Baby-Loup : les juges de la Cour de Cassation n’auraient-ils pas commis une faute professionnelle ?

L’affaire Baby-Loup rebondit au niveau juridique. Tout le monde se souvient qu’une salariée voilée, Fatima Afif, a entamé une action en justice contre la directrice de la crêche, Natalia Baléato, qui, s’appuyant sur un règlement intérieur précis, lui demandait donc de ne pas porter son voile sur son lieu de travail.

Rappelons qu’en novembre 2010, le Conseil des prudhommes de Mantes avait débouté la salariée une première fois. La Cour d’Appel de Versailles avait confirmé ce premier jugement. Mais, à la consternation générale, la Cour de Cassation avait désavoué ces deux premiers jugements, s’appuyant, de manière scandaleuse, sur la liberté religieuse de Fatima Afif et le fait que l’entreprise Baby-Loup avait un statut privé.

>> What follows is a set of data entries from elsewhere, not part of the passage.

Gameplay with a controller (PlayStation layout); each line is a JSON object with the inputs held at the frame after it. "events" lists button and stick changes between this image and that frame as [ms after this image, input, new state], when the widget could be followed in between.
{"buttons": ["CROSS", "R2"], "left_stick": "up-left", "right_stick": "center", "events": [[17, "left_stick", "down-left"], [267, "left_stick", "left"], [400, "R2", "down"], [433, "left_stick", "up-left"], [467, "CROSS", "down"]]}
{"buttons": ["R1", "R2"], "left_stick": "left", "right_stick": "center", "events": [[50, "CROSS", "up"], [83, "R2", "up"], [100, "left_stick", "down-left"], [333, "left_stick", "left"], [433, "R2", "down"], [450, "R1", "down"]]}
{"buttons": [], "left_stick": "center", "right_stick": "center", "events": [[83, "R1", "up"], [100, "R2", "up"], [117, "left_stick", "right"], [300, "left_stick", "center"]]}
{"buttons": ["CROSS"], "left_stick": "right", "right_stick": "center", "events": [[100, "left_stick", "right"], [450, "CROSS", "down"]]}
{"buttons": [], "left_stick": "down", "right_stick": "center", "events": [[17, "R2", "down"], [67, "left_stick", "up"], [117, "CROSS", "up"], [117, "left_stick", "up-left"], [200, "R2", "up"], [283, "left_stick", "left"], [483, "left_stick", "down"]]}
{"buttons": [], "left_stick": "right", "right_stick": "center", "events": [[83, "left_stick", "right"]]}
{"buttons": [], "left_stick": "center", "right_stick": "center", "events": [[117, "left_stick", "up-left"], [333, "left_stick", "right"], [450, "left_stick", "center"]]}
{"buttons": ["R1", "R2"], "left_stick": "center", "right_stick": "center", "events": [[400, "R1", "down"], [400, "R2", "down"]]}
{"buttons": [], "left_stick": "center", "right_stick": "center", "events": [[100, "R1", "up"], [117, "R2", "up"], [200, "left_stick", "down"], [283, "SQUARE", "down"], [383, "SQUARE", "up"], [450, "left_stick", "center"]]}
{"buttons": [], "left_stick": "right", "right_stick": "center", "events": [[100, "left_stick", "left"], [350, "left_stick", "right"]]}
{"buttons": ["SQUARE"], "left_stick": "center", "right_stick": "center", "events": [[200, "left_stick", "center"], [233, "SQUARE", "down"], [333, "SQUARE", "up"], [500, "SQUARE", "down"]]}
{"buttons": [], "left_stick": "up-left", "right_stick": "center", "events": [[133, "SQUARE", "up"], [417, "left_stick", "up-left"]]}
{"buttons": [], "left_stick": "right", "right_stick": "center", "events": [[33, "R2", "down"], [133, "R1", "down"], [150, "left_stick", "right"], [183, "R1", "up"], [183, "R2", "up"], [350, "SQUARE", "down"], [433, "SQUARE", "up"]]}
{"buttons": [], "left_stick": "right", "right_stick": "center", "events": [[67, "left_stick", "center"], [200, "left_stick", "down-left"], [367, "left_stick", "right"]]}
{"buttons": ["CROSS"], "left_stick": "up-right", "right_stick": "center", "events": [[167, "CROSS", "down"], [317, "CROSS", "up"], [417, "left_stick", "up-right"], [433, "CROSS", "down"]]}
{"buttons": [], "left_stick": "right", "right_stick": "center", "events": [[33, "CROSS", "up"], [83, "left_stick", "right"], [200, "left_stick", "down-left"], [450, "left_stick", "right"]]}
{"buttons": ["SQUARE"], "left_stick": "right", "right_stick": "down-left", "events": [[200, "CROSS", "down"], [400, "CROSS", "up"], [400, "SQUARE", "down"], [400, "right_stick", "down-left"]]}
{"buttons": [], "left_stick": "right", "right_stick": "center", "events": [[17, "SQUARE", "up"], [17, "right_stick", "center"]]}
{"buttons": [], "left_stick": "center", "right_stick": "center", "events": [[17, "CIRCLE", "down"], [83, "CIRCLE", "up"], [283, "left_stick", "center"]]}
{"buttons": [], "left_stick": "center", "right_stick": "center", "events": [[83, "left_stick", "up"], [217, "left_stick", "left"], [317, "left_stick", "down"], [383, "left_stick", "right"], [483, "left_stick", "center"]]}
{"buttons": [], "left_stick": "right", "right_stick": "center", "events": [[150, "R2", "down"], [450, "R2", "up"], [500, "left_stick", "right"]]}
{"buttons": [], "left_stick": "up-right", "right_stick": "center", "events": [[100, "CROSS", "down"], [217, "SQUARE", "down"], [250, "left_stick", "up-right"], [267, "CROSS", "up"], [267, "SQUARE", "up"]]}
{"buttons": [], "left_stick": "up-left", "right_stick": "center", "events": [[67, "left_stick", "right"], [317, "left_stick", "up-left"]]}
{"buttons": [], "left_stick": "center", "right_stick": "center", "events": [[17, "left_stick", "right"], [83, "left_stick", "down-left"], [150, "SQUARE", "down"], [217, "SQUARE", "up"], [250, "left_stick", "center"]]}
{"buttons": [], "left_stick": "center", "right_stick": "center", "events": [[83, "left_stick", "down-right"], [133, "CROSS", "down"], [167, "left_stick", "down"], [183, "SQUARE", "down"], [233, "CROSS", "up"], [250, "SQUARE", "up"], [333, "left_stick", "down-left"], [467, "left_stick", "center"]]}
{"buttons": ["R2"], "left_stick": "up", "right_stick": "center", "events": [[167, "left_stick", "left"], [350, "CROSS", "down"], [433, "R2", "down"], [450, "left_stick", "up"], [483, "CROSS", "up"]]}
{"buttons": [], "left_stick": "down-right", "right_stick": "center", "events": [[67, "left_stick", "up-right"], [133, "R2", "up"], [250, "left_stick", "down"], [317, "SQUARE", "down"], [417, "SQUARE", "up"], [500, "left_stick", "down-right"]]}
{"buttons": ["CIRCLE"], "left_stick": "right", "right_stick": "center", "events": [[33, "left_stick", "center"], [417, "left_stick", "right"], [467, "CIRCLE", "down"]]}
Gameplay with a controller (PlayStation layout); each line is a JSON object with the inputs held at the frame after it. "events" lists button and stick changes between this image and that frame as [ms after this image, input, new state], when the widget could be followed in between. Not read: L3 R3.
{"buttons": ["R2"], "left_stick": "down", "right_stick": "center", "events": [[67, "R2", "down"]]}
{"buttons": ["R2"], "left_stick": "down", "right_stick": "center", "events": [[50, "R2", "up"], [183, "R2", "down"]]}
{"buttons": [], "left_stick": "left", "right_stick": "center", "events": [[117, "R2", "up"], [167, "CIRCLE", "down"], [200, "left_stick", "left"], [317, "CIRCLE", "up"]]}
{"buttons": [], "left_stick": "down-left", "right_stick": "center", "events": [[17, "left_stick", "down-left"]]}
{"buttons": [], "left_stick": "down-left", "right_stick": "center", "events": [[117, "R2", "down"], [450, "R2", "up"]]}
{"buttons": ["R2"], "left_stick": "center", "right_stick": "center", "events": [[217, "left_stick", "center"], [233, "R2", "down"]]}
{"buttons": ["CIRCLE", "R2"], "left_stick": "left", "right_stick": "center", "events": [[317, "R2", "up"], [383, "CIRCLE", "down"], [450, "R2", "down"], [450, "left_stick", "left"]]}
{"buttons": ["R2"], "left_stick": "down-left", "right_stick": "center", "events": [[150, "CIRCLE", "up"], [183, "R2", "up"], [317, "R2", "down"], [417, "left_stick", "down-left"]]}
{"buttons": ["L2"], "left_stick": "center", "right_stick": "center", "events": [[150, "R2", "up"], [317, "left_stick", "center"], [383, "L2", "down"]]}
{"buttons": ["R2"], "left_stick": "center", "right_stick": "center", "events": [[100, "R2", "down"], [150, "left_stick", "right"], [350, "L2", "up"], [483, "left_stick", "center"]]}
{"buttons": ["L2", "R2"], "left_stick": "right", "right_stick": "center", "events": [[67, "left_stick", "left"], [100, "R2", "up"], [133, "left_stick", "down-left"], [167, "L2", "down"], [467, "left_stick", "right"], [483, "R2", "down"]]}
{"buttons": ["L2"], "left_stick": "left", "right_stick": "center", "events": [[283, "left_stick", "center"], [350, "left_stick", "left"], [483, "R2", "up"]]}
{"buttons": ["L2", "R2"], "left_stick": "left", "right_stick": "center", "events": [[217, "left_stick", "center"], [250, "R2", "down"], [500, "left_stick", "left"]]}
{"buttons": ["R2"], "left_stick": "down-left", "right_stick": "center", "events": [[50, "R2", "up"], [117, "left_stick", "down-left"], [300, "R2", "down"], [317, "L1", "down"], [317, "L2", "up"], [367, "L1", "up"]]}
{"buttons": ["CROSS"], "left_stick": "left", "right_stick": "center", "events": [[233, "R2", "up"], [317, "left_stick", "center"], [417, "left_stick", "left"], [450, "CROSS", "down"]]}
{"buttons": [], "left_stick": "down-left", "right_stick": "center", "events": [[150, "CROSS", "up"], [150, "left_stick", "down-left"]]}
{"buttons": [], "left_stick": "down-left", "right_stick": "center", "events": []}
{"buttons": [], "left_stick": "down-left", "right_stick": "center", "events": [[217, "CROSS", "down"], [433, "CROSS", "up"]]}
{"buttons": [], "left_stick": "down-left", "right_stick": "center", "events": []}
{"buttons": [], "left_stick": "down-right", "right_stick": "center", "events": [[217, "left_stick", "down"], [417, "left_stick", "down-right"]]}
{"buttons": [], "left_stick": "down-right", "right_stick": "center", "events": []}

Un jugement qui livrait donc les entreprises de France à l’offensive du voile. Les réactions n’avaient pas manqué. Certains réclamaient de changer la loi. D’autres, comme Pierre Cassen, expliquaient que tant que le voile ne serait pas interdit en France, on n’en sortirait pas. Dans un autre registre, Etienne Lahyre réclamait des sanctions, voire davantage, contre les juges.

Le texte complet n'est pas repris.